■ Information supplied:
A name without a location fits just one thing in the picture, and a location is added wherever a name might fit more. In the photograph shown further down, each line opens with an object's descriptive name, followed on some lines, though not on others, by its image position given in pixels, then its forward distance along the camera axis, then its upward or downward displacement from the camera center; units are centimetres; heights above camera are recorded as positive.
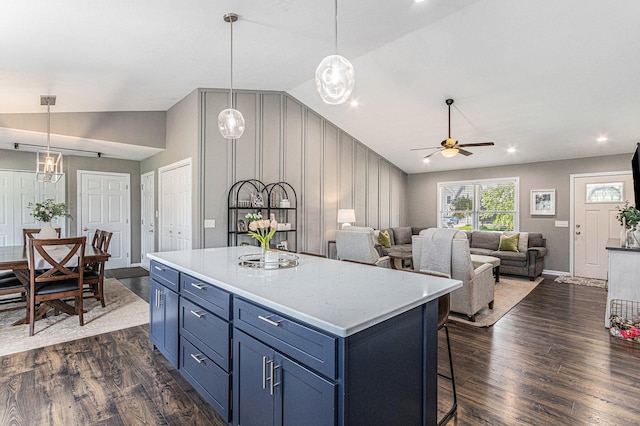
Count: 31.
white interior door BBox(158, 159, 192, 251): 513 +8
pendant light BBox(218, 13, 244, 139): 323 +88
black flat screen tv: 374 +41
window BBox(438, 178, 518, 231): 718 +14
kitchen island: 123 -60
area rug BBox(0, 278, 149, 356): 309 -124
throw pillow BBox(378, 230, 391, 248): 719 -65
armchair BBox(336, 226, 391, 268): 466 -54
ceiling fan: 477 +94
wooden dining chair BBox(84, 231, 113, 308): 389 -78
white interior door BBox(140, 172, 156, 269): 640 -11
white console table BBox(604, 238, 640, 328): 339 -67
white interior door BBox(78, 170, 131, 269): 646 +3
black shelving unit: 514 +6
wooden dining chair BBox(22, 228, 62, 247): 451 -32
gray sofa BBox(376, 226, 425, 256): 739 -62
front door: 592 -11
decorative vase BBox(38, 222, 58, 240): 418 -28
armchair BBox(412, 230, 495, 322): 359 -79
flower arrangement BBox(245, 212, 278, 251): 233 -12
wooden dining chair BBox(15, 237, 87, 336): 318 -71
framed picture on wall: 660 +18
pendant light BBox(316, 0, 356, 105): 226 +93
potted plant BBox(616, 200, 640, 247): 350 -15
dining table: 327 -52
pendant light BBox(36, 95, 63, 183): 412 +73
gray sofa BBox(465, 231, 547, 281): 609 -83
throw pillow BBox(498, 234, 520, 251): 640 -63
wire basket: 321 -112
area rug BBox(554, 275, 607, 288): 562 -126
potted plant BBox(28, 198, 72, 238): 418 -6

■ Work order: Go through the data and return every word of it verbatim, leaving out the pictures.

■ Exercise result:
A name without a location fits just one thing in the picture, and a location is added wherever a name might fit more. In the photograph shown further down, each line opens with an object's descriptive name, followed on some lines, though not on others, by its image position given in pixels, then its forward distance along the camera axis, then its upward or downward displacement from the camera center; units are centimetres; heights above camera are recorded as positive.
Count: 31.
white interior door BBox(158, 159, 192, 251): 513 +8
pendant light BBox(218, 13, 244, 139): 323 +88
black flat screen tv: 374 +41
window BBox(438, 178, 518, 231): 718 +14
kitchen island: 123 -60
area rug BBox(0, 278, 149, 356): 309 -124
throw pillow BBox(378, 230, 391, 248): 719 -65
armchair BBox(336, 226, 391, 268): 466 -54
ceiling fan: 477 +94
wooden dining chair BBox(84, 231, 113, 308): 389 -78
white interior door BBox(140, 172, 156, 269): 640 -11
white console table BBox(604, 238, 640, 328): 339 -67
white interior door BBox(78, 170, 131, 269): 646 +3
black shelving unit: 514 +6
wooden dining chair BBox(22, 228, 62, 247): 451 -32
gray sofa BBox(376, 226, 425, 256): 739 -62
front door: 592 -11
decorative vase BBox(38, 222, 58, 240): 418 -28
armchair BBox(412, 230, 495, 322): 359 -79
flower arrangement BBox(245, 212, 278, 251): 233 -12
wooden dining chair BBox(15, 237, 87, 336): 318 -71
framed picture on wall: 660 +18
pendant light BBox(316, 0, 356, 105): 226 +93
potted plant BBox(616, 200, 640, 247): 350 -15
dining table: 327 -52
pendant light BBox(36, 95, 63, 183): 412 +73
gray sofa BBox(465, 231, 547, 281): 609 -83
throw pillow BBox(498, 234, 520, 251): 640 -63
wire basket: 321 -112
area rug BBox(554, 275, 607, 288): 562 -126
potted plant BBox(28, 198, 72, 238): 418 -6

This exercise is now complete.